Kutipan Dokumen -
○ ○ ○ ○ ○

BISNIS "miring" materi ujian masuk . Proyek Perintis (PP) III di
Universitas . Sebelas Maret (UNS) terungkap pekan lalu di
Pengadilan Negeri Surakarta. Slamet Widodo alias Momok, 17
tahun, semakin tertunduk lesu menghadapi majelis hakim. "Siapa
yang tahan kalau setiap saat terus didesak, terus dibujuk,"
ujarnya lirih.
Pelajar STM Negeri Manahan Surakarta kelas I ini pernah bekerja
di percetakan milik seorang dosen UNS sambil mengisi waktu
liburnya. Percetakan tersebut ditunjuk oleh UNS untuk mencetak
naskah ujian masuk karena "percetakan milik UNS tidak mampu
mencetak naskah ujian sebanyak 70.000 lembar, dengan baik dan
cepat," kata Drs. Rusydi, 52 tahun, ketua Seksi Perbanyakan
Naskah.

○ ○ ○ ○ ○

Entri Data -
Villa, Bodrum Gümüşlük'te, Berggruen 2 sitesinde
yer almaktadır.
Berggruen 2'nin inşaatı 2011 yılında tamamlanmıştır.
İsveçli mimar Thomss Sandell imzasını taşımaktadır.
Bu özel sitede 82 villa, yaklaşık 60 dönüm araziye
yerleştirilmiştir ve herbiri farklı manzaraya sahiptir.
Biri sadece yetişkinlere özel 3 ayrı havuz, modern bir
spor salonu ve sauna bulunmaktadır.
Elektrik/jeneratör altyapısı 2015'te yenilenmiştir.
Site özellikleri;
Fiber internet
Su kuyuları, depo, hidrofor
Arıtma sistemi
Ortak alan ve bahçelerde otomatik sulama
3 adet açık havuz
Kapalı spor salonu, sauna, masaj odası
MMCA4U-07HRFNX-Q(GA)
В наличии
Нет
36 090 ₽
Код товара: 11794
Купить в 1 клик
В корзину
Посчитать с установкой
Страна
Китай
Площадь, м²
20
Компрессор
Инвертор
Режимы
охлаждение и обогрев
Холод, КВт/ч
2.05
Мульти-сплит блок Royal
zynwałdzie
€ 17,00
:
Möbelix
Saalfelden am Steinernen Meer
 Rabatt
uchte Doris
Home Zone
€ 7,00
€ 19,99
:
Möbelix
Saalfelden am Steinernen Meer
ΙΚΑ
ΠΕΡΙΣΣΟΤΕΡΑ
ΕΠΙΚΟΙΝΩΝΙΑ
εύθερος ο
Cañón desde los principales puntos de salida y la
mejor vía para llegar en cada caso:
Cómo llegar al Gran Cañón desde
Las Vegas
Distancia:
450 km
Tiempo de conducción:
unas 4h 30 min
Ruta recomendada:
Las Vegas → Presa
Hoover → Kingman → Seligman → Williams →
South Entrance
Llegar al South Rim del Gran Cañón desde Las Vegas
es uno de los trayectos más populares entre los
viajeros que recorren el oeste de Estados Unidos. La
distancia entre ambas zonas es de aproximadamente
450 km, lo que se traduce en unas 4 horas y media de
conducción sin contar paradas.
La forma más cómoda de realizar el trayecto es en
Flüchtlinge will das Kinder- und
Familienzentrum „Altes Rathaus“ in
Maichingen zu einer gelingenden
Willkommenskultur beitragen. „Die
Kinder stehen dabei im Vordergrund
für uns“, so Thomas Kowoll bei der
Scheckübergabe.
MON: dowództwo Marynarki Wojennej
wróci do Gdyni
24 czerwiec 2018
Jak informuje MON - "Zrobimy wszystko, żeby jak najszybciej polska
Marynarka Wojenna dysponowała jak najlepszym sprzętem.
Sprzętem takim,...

○ ○ ○ ○ ○

Soal Latihan -
1. Tulis ulang tanpa perubahan semua baris di bagian Entri Data, mulai dari baris pertama sampai baris yang memuat "Arıtma sistemi", kedua batas itu ikut disalin.
2. Lanjutkan berita tentang kebocoran naskah ujian masuk UNS, dimulai setelah kalimat terakhir yang tertera.
Baris-baris di bagian Entri Data tidak berkaitan dengan berita tentang kebocoran naskah ujian masuk UNS.

Jawaban Tugas -
1.
Villa, Bodrum Gümüşlük'te, Berggruen 2 sitesinde
yer almaktadır.
Berggruen 2'nin inşaatı 2011 yılında tamamlanmıştır.
İsveçli mimar Thomss Sandell imzasını taşımaktadır.
Bu özel sitede 82 villa, yaklaşık 60 dönüm araziye
yerleştirilmiştir ve herbiri farklı manzaraya sahiptir.
Biri sadece yetişkinlere özel 3 ayrı havuz, modern bir
spor salonu ve sauna bulunmaktadır.
Elektrik/jeneratör altyapısı 2015'te yenilenmiştir.
Site özellikleri;
Fiber internet
Su kuyuları, depo, hidrofor
Arıtma sistemi

2.
Sementara itu, dengan upah Rp 6.500 per minggunya, Momok
bertugas menyusun naskah ujian sesuai dengan kelompoknya dan
mengurutkan nomor tiap lembarnya. Untuk kepentingan keamanan,
pekerjaan yang dilakukan bersama 24 rekannya itu dilakukan di
rumah-dinas rektor UNS, Kampus UNS Kentingan.
Namun, godaan datang menggebu. Bukan dari orang lain, tetapi
dari tetananya sendiri, Nining Sarsini dan Abiet Subiyakto.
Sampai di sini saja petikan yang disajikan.